Wayne was born at a very early age and has not died yet, which is something he considers to be a bit of an achievement.

He joined Freemasonry in 2006, went into the chair for the first time in 2011, and started giving talks across several Provinces in early 2017, before joining NWAMS as a speaker in 2021.

He Is an accidentally established Masonic author and has had articles published in several Masonic and non-Masonic periodicals.

by Wayne Pendragon Owens

I am an Author, Freemason, Rosicrucian, Blood Biker, Widows Son, CodeNinja, Spod, Hacker, Son, Uncle, Brother, Man, AN INDIVIDUAL!

29th March 2026

The 30 Day Book Challenge – Day 28

The idea is delightfully simple: for 30 days, you post once a day in response to a book-themed question. That’s it. No essays, no footnotes, no need to summon the ghost of Shakespeare, just honest answers, curious reflections, and maybe a few cheeky confessions about your reading habits. I have decided to take part this year, and since I picked a month with 31 days (I know it would have made more sense to use a 30 day one) I am using March 1st to explain what I am doing.
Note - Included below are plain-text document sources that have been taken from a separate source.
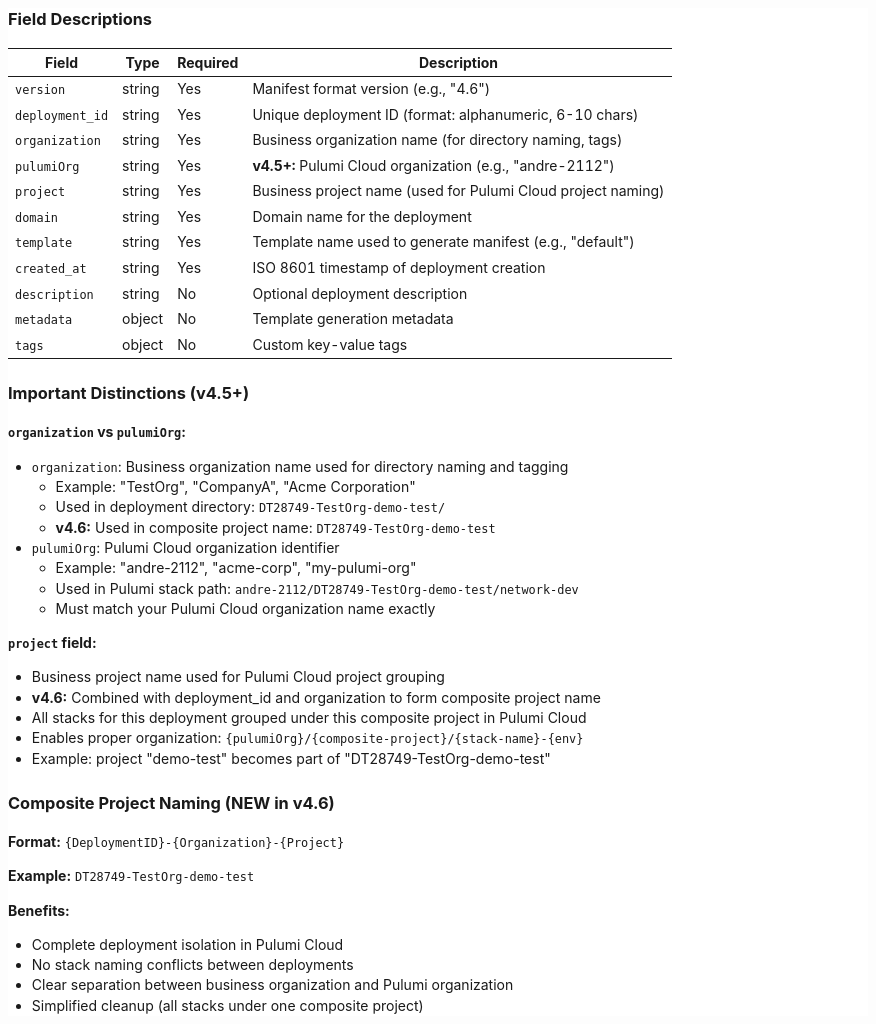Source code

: ### Field Descriptions

| Field | Type | Required | Description |
|-------|------|----------|-------------|
| `version` | string | Yes | Manifest format version (e.g., "4.6") |
| `deployment_id` | string | Yes | Unique deployment ID (format: alphanumeric, 6-10 chars) |
| `organization` | string | Yes | Business organization name (for directory naming, tags) |
| `pulumiOrg` | string | Yes | **v4.5+:** Pulumi Cloud organization (e.g., "andre-2112") |
| `project` | string | Yes | Business project name (used for Pulumi Cloud project naming) |
| `domain` | string | Yes | Domain name for the deployment |
| `template` | string | Yes | Template name used to generate manifest (e.g., "default") |
| `created_at` | string | Yes | ISO 8601 timestamp of deployment creation |
| `description` | string | No | Optional deployment description |
| `metadata` | object | No | Template generation metadata |
| `tags` | object | No | Custom key-value tags |

### Important Distinctions (v4.5+)

**`organization` vs `pulumiOrg`:**
- `organization`: Business organization name used for directory naming and tagging
  - Example: "TestOrg", "CompanyA", "Acme Corporation"
  - Used in deployment directory: `DT28749-TestOrg-demo-test/`
  - **v4.6:** Used in composite project name: `DT28749-TestOrg-demo-test`
- `pulumiOrg`: Pulumi Cloud organization identifier
  - Example: "andre-2112", "acme-corp", "my-pulumi-org"
  - Used in Pulumi stack path: `andre-2112/DT28749-TestOrg-demo-test/network-dev`
  - Must match your Pulumi Cloud organization name exactly

**`project` field:**
- Business project name used for Pulumi Cloud project grouping
- **v4.6:** Combined with deployment_id and organization to form composite project name
- All stacks for this deployment grouped under this composite project in Pulumi Cloud
- Enables proper organization: `{pulumiOrg}/{composite-project}/{stack-name}-{env}`
- Example: project "demo-test" becomes part of "DT28749-TestOrg-demo-test"

### Composite Project Naming (NEW in v4.6)

**Format:** `{DeploymentID}-{Organization}-{Project}`

**Example:** `DT28749-TestOrg-demo-test`

**Benefits:**
- Complete deployment isolation in Pulumi Cloud
- No stack naming conflicts between deployments
- Clear separation between business organization and Pulumi organization
- Simplified cleanup (all stacks under one composite project)
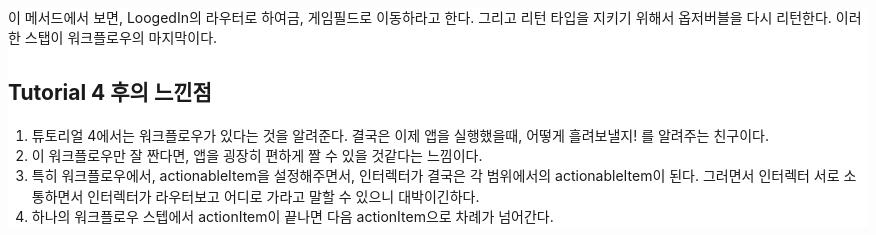 이 메서드에서 보면, LoogedIn의 라우터로 하여금, 게임필드로 이동하라고 한다. 그리고 리턴 타입을 지키기 위해서 옵저버블을 다시 리턴한다. 이러한 스탭이 워크플로우의 마지막이다. 

## Tutorial 4 후의 느낀점

1. 튜토리얼 4에서는 워크플로우가 있다는 것을 알려준다. 결국은 이제 앱을 실행했을때, 어떻게 흘려보낼지! 를 알려주는 친구이다.
2. 이 워크플로우만 잘 짠다면, 앱을 굉장히 편하게 짤 수 있을 것같다는 느낌이다.
3. 특히 워크플로우에서, actionableItem을 설정해주면서, 인터렉터가 결국은 각 범위에서의 actionableItem이 된다. 그러면서 인터렉터 서로 소통하면서 인터렉터가 라우터보고 어디로 가라고 말할 수 있으니 대박이긴하다.
4. 하나의 워크플로우 스텝에서 actionItem이 끝나면 다음 actionItem으로 차례가 넘어간다.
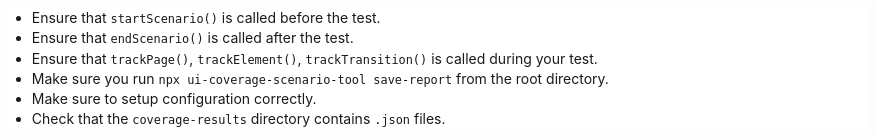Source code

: - Ensure that `startScenario()` is called before the test.
- Ensure that `endScenario()` is called after the test.
- Ensure that `trackPage()`, `trackElement()`, `trackTransition()` is called during your test.
- Make sure you run `npx ui-coverage-scenario-tool save-report` from the root directory.
- Make sure to setup configuration correctly.
- Check that the `coverage-results` directory contains `.json` files.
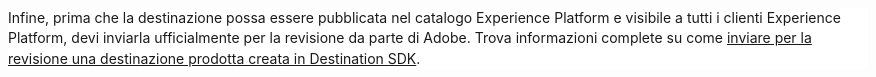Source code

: Infine, prima che la destinazione possa essere pubblicata nel catalogo Experience Platform e visibile a tutti i clienti Experience Platform, devi inviarla ufficialmente per la revisione da parte di Adobe. Trova informazioni complete su come [inviare per la revisione una destinazione prodotta creata in Destination SDK](../guides/submit-destination.md).
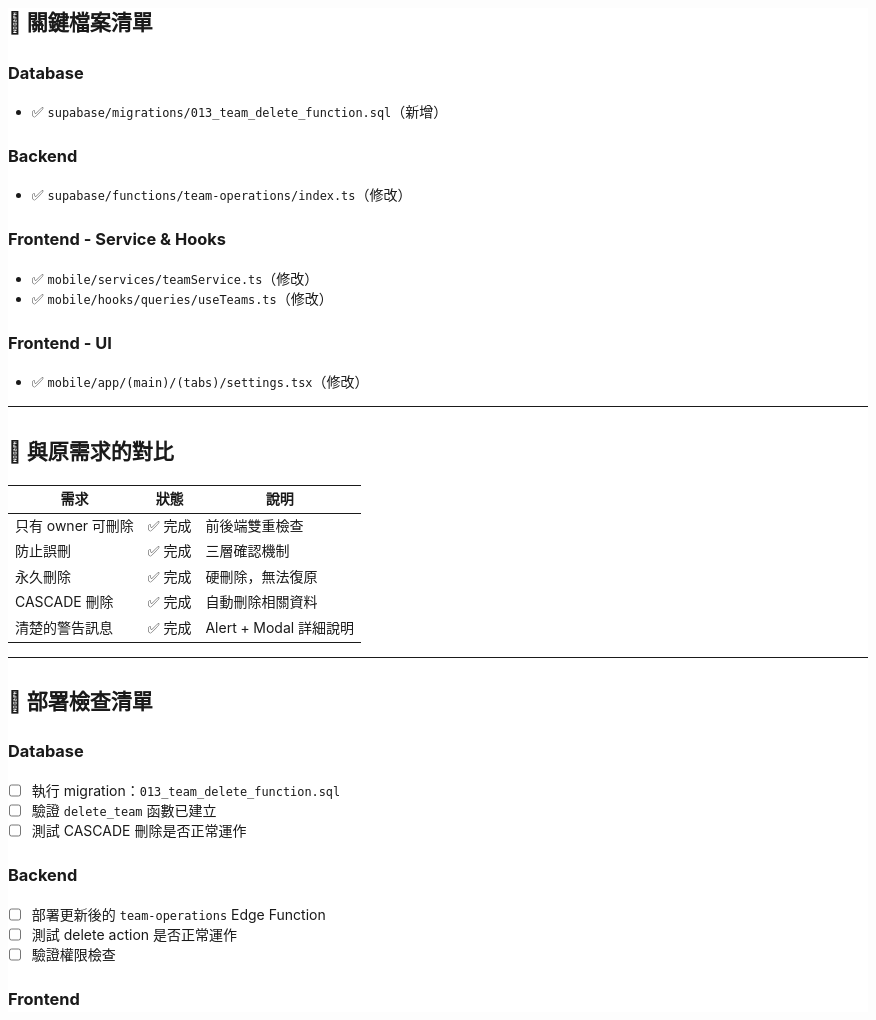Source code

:## 📝 關鍵檔案清單

### Database

- ✅ `supabase/migrations/013_team_delete_function.sql`（新增）

### Backend

- ✅ `supabase/functions/team-operations/index.ts`（修改）

### Frontend - Service & Hooks

- ✅ `mobile/services/teamService.ts`（修改）
- ✅ `mobile/hooks/queries/useTeams.ts`（修改）

### Frontend - UI

- ✅ `mobile/app/(main)/(tabs)/settings.tsx`（修改）

---

## 🎯 與原需求的對比

| 需求              | 狀態    | 說明                   |
| ----------------- | ------- | ---------------------- |
| 只有 owner 可刪除 | ✅ 完成 | 前後端雙重檢查         |
| 防止誤刪          | ✅ 完成 | 三層確認機制           |
| 永久刪除          | ✅ 完成 | 硬刪除，無法復原       |
| CASCADE 刪除      | ✅ 完成 | 自動刪除相關資料       |
| 清楚的警告訊息    | ✅ 完成 | Alert + Modal 詳細說明 |

---

## 🚀 部署檢查清單

### Database

- [ ] 執行 migration：`013_team_delete_function.sql`
- [ ] 驗證 `delete_team` 函數已建立
- [ ] 測試 CASCADE 刪除是否正常運作

### Backend

- [ ] 部署更新後的 `team-operations` Edge Function
- [ ] 測試 delete action 是否正常運作
- [ ] 驗證權限檢查

### Frontend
Each day brings a new prompt: favourite characters, memorable endings, guilty pleasures, and the books that made you weep, rage, or fall in love with the written word. It’s a gentle nudge to celebrate your literary life, one post at a time.

So why not give it a go? Dust off your bookshelf, sharpen your wit, and join the challenge. Thirty days. Thirty questions. One slightly eccentric bookworm’s journey through the pages.

DAY 28. – Favourite quote from a book.

There is a line in The Hunger by Whitley Strieber that I first read many years ago, sometime in the late eighties, and it struck such a deep chord with me that it has followed me ever since. I liked it so much that I used it on my website back in the early nineties, long before social media was even a thought. It has been on my Facebook header, my desktop wallpaper, and anywhere else I could reasonably place it without looking completely unhinged.

The quote is this:

It is not easy being an egomaniac with an inferiority complex

There is something wonderfully honest in that line, a perfect blend of humour, self reflection, and a little bit of theatrical flair. It captures the human condition in a single sentence, especially for those of us who stride forward with confidence while quietly wondering if we have any idea what we are doing.

Since I have been carrying this quote around for the better part of thirty years, it has to be my favourite. It has become part of my personal mythology, a small truth wrapped in a grin, and it still makes me smile every time I see it.